I think nothing of spending €60 on a bottle of wine in a restaurant. But that isn’t to say I don’t like a bargain too – like a wine that comes in at €1.65 a bottle.
Then last year, I became a French Wine Scholar. So, it’s fair to say my knowledge du vin français is strong.
But I still enjoy quaffing a less expensive wine during the week. Which is why I was delighted when our friend Jenny introduced us to the Vignoble des Verdots in Conne de Labarde, a few kilometres south of Bergerac.
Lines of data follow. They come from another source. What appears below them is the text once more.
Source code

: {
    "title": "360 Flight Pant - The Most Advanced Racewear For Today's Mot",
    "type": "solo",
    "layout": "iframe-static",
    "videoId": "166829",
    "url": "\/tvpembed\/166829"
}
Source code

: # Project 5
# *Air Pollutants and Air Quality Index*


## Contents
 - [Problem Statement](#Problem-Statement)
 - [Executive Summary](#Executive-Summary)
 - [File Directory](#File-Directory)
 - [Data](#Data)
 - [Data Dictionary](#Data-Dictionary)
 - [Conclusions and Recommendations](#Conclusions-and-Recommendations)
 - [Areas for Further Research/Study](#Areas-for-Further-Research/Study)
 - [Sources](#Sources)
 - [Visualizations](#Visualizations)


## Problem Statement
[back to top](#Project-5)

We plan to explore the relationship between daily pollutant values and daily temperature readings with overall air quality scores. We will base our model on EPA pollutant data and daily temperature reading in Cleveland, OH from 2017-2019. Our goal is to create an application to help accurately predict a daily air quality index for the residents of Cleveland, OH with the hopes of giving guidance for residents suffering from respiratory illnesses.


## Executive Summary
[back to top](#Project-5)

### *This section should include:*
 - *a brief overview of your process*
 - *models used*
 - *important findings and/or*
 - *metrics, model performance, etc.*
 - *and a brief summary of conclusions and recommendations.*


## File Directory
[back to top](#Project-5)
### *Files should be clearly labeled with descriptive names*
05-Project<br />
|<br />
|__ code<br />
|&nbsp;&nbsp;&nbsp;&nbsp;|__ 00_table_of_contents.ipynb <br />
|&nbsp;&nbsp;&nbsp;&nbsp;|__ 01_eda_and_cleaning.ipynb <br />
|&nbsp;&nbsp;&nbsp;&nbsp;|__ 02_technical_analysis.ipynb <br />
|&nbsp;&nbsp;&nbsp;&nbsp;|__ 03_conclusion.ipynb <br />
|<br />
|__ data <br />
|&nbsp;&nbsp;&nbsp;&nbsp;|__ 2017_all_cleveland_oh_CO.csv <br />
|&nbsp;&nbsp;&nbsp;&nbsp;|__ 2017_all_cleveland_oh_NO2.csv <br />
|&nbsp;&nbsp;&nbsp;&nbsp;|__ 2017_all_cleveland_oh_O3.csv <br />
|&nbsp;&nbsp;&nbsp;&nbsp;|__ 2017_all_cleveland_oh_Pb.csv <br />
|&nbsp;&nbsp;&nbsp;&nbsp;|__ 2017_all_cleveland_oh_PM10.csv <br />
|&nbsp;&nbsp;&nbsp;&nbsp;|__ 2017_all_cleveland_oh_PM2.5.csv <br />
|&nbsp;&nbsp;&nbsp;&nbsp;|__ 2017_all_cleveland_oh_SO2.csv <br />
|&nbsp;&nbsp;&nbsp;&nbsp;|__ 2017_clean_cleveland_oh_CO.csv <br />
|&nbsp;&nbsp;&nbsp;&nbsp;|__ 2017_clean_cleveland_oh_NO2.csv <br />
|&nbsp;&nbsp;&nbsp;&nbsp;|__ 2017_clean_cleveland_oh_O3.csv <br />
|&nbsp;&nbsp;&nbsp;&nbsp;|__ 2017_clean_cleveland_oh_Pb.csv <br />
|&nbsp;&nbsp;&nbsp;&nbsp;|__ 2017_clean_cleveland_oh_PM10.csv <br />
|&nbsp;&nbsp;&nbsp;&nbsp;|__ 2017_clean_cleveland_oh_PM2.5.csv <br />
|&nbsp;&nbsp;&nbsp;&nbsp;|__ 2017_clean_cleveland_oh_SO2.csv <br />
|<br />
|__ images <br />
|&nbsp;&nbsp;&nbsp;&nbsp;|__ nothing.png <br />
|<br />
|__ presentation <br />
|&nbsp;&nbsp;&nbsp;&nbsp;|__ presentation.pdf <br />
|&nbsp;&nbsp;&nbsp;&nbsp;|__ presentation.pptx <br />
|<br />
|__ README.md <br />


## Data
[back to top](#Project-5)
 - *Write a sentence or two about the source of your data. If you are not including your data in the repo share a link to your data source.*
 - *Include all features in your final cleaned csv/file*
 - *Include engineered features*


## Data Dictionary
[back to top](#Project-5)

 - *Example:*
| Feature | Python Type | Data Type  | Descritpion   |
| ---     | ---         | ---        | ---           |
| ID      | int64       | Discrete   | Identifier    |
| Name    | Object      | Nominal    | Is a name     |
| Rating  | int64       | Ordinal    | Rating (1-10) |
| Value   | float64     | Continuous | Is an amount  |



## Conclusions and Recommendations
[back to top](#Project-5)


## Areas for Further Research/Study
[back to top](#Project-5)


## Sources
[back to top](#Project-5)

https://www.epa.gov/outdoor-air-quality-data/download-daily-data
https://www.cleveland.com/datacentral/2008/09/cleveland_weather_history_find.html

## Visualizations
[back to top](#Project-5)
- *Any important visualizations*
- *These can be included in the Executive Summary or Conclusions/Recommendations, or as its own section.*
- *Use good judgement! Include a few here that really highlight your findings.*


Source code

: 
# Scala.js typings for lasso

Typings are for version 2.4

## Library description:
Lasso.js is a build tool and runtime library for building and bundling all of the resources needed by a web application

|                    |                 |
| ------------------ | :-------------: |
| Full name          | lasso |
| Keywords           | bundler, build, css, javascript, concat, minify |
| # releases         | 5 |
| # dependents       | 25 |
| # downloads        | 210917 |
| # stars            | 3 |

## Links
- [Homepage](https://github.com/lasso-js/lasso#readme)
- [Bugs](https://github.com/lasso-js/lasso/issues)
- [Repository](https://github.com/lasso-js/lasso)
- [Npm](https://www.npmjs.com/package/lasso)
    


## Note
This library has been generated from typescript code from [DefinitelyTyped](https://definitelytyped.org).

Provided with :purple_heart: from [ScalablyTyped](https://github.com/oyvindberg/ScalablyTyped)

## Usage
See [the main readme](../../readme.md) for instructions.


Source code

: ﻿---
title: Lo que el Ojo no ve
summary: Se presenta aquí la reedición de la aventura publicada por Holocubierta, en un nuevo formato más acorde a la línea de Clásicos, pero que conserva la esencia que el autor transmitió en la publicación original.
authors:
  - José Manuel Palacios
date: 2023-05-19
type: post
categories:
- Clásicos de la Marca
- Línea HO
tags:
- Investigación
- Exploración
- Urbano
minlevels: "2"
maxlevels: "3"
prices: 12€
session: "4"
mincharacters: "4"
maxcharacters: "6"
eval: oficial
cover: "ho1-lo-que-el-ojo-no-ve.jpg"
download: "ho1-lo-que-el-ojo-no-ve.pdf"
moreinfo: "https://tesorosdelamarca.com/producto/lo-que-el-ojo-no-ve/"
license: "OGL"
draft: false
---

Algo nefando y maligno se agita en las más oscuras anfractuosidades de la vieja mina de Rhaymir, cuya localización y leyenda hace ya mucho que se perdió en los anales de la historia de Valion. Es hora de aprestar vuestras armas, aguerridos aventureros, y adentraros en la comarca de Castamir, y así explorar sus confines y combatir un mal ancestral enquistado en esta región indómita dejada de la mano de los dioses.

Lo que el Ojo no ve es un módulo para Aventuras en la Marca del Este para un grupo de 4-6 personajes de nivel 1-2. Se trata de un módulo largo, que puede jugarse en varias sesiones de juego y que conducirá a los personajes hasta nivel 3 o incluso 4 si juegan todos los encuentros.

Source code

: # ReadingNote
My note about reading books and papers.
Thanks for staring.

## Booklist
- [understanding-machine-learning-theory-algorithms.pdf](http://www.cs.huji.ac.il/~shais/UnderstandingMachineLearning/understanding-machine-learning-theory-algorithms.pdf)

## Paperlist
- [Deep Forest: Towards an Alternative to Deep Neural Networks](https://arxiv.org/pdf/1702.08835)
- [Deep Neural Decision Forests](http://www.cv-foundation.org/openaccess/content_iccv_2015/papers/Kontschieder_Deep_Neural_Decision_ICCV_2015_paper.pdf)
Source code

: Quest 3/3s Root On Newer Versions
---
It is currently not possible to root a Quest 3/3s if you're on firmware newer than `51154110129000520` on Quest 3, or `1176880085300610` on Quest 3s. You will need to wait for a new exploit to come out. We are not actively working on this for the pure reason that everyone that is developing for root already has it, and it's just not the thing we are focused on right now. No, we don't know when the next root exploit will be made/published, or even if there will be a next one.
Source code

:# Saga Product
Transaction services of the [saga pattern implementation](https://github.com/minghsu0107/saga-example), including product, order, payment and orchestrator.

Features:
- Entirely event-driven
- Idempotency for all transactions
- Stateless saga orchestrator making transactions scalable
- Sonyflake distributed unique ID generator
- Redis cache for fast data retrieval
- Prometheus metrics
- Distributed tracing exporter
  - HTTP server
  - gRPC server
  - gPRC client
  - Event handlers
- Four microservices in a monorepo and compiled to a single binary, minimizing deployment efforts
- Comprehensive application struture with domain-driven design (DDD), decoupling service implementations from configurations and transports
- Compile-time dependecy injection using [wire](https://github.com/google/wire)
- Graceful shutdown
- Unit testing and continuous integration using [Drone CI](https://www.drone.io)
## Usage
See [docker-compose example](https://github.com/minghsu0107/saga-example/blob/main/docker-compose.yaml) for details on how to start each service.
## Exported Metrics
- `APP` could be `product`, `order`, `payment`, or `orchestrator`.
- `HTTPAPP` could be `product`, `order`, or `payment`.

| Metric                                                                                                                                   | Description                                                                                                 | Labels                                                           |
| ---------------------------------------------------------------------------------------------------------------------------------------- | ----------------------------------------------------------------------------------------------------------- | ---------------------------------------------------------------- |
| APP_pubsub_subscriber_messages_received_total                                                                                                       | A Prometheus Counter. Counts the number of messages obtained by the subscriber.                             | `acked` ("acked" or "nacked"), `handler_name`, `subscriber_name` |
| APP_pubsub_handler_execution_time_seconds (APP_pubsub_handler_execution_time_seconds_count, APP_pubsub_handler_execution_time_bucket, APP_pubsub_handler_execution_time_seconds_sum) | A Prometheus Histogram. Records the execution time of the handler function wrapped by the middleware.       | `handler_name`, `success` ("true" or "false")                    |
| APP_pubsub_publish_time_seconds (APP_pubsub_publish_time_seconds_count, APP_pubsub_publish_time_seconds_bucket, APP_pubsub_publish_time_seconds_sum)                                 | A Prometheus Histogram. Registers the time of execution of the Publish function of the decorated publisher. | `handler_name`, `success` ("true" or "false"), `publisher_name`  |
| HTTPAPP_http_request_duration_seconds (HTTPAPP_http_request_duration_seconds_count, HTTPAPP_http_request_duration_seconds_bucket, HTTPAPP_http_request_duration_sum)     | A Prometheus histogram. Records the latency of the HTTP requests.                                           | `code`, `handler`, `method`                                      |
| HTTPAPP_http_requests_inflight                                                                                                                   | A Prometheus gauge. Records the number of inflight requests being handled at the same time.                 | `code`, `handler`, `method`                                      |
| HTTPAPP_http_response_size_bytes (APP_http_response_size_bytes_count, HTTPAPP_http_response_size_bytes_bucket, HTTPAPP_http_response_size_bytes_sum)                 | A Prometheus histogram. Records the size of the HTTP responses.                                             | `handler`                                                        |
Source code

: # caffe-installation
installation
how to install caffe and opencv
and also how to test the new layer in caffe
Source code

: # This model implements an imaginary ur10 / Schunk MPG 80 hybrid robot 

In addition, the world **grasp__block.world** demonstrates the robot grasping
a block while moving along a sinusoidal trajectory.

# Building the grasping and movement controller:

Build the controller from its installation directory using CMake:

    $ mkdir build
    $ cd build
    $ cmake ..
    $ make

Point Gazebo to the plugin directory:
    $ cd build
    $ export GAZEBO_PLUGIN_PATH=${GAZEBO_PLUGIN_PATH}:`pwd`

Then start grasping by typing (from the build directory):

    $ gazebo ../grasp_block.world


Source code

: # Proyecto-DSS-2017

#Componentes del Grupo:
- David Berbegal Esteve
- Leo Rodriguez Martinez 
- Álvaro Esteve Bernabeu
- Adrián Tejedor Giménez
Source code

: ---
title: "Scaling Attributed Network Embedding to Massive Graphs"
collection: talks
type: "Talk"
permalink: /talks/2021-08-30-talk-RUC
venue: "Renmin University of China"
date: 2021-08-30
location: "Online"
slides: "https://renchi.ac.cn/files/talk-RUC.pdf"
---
Wines from the south west of France don’t carry the same cachet – or price tag – as wines from elsewhere in France. That’s largely because the wine makers of Bordeaux froze them out of international trade from the city.
Yet the wine styles from these neighbouring regions are very similar. Which means a wine from Bergerac is often a good buy if you are after a bargain bottle.
That’s even more the case (no pun intended) if you buy wine en vrac – or bag in bottle, as the French sometimes call it. I think that’s a linguistic way of distancing themselves from cheap plonk.
At the Vignoble des Verdots, if they produce more wine than they can bottle under the appellation controlée rules, they box it.
“A wine from Bergerac is often a good buy if you are after a bargain bottle”
We have been buying our wine from them for years now. I suspected that they had come to recognise the sight of two rather stylish gentlemen pulling up in a sports car outside the château every few months.
So, when we were there a couple of weeks back, I dared to ask for their loyalty card. It gives you €3 off a 10-litre box of wine.
“Certainement,” the young woman behind the counter said without hesitation.
So, now we’re paying €22 for 10 litres of everyday drinking wine. That works out at €1.65 a bottle.
It just goes to show: if you don’t ask, you don’t get. I’ll drink to that.